Reproduce every line of the records below word for word, leaving out the pictures.

^^^^^^^^

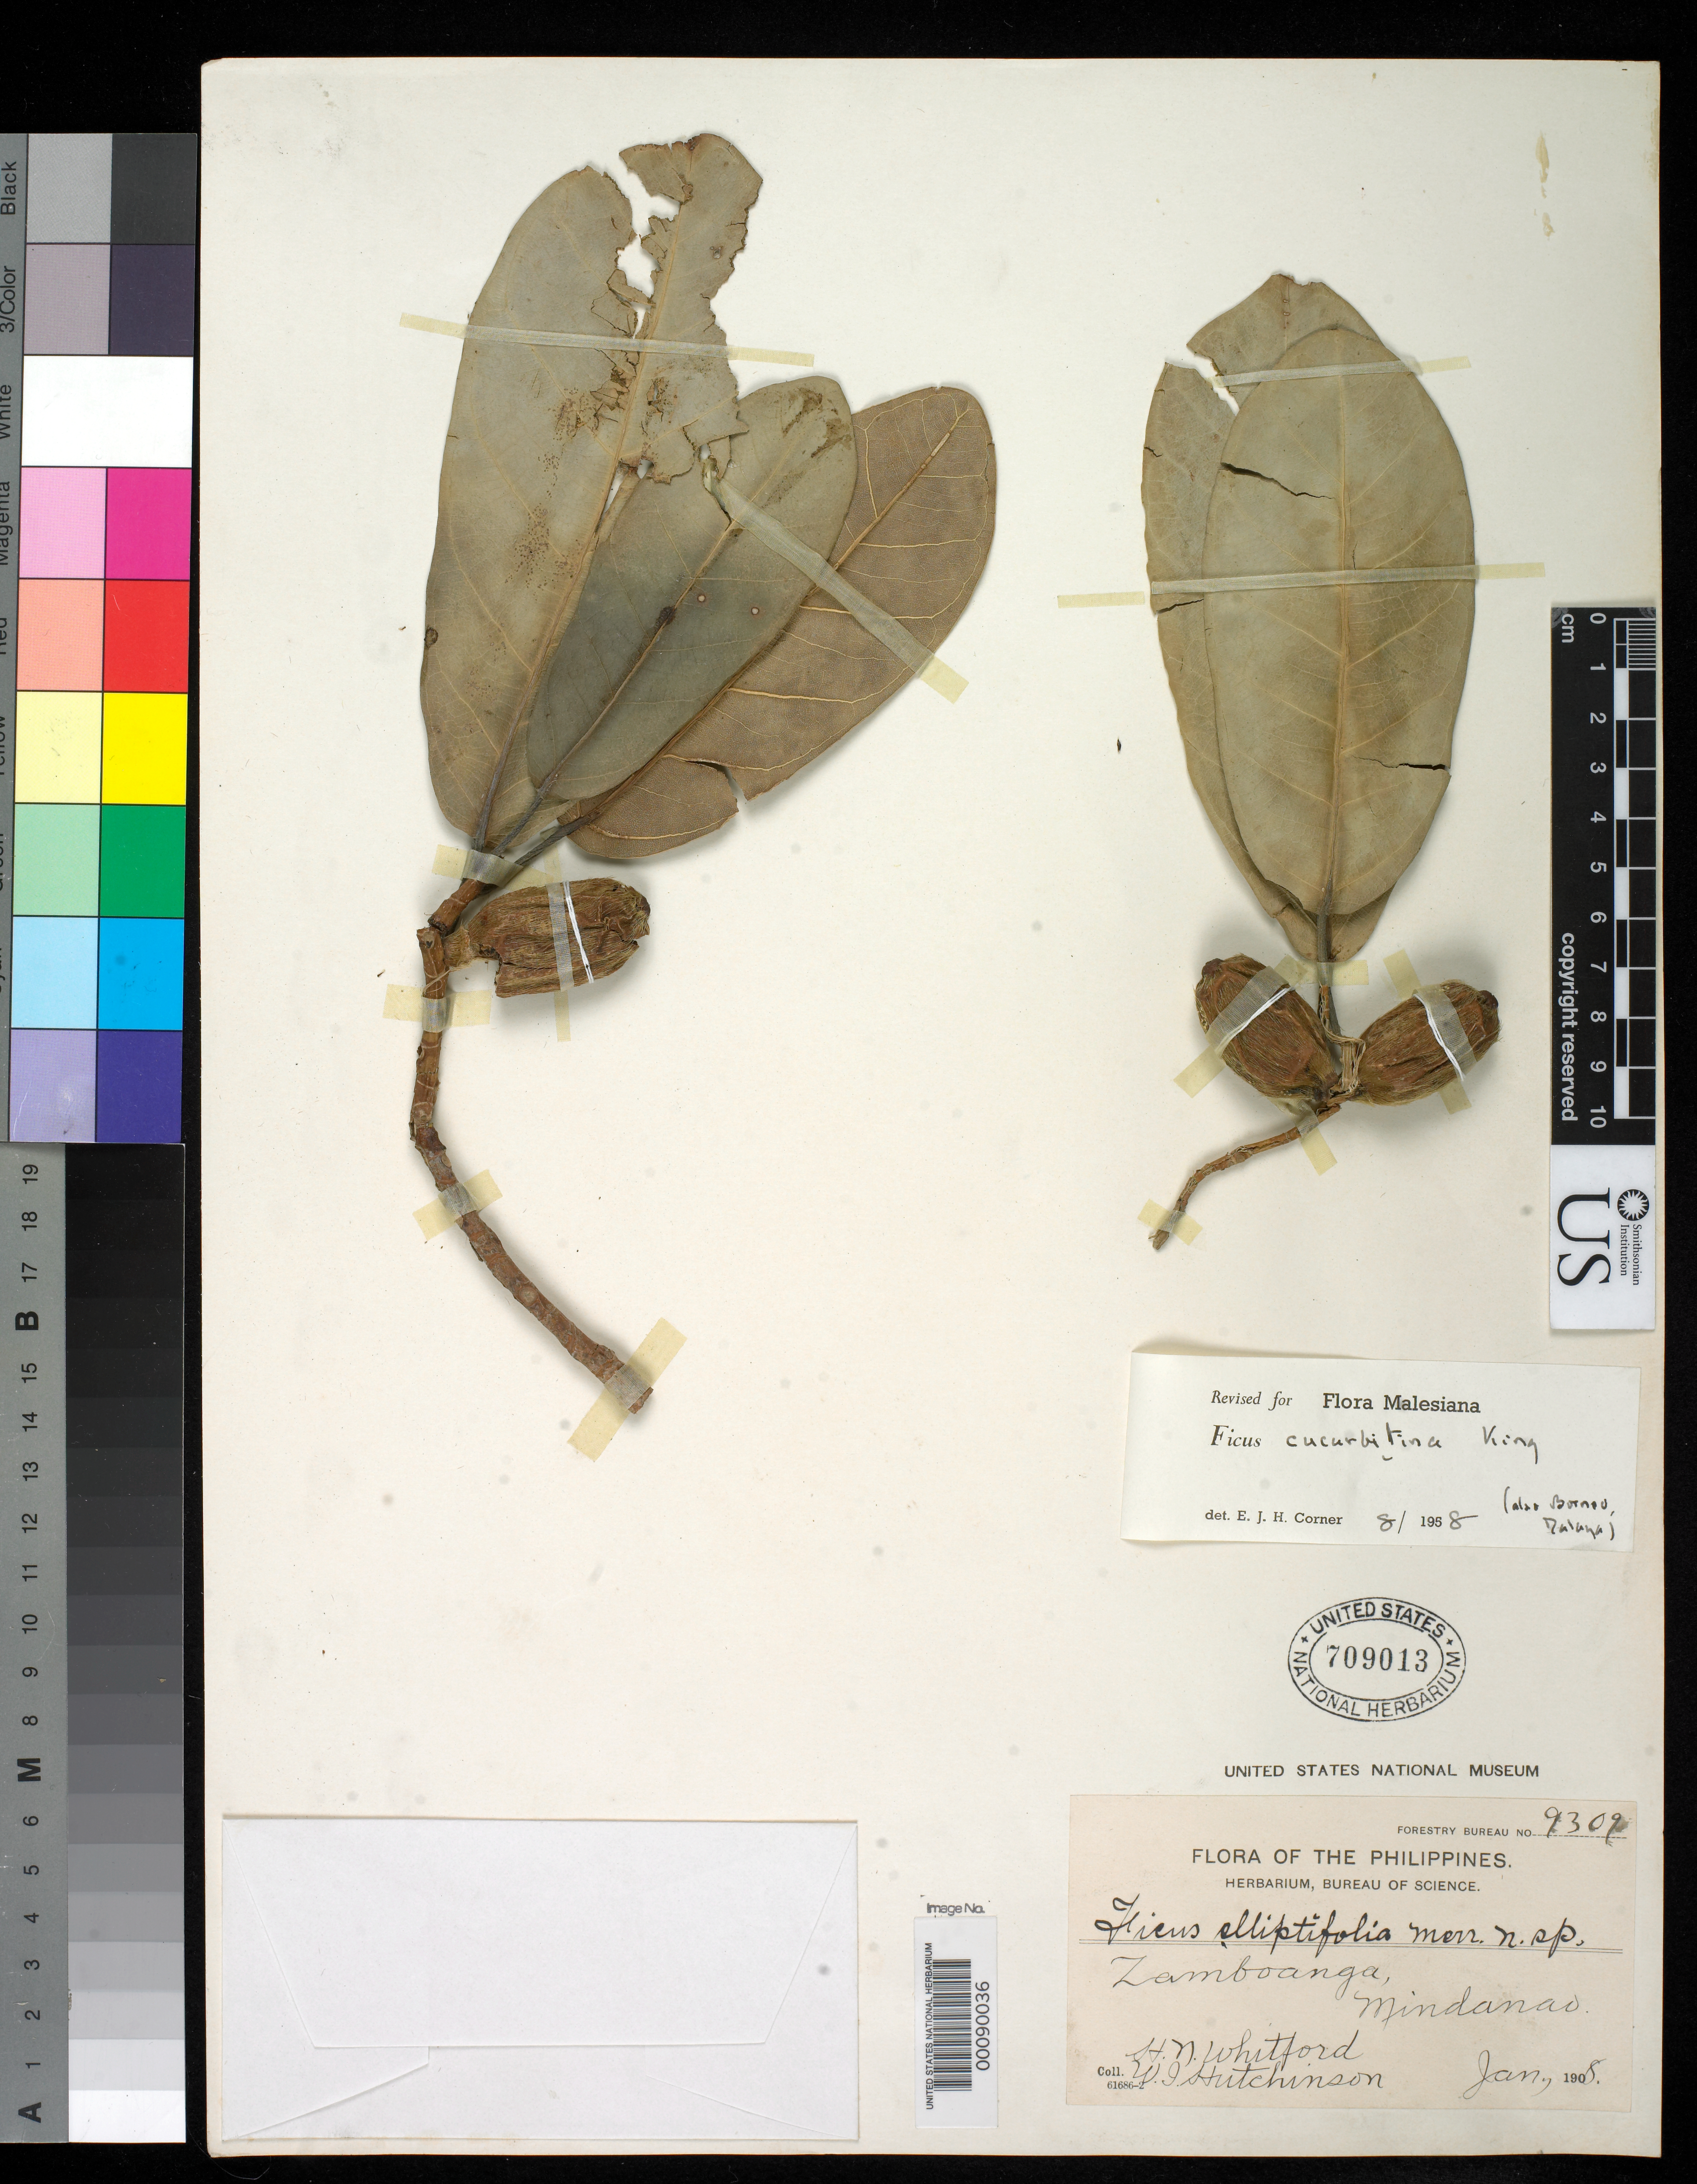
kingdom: Plantae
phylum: Tracheophyta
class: Magnoliopsida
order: Rosales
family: Moraceae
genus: Ficus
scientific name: Ficus elliptifolia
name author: Merr.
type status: Isotype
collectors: H. N. Whitford & W. I. Hutchinson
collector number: Forestry Bureau 9309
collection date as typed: Jan 1908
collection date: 1908-01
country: Philippines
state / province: Zamboanga Peninsula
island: Mindanao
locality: Tetuan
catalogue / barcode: US 709013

^^^^^^^^

▶ **Finished task**:
kingdom: Plantae
phylum: Tracheophyta
class: Magnoliopsida
order: Rosales
family: Moraceae
genus: Ficus
scientific name: Ficus elliptifolia
name author: Merr.
type status: Isotype
collectors: H. N. Whitford & W. I. Hutchinson
collector number: Forestry Bureau 9309
collection date as typed: Jan 1908
collection date: 1908-01
country: Philippines
state / province: Zamboanga Peninsula
island: Mindanao
locality: Tetuan
catalogue / barcode: US 709013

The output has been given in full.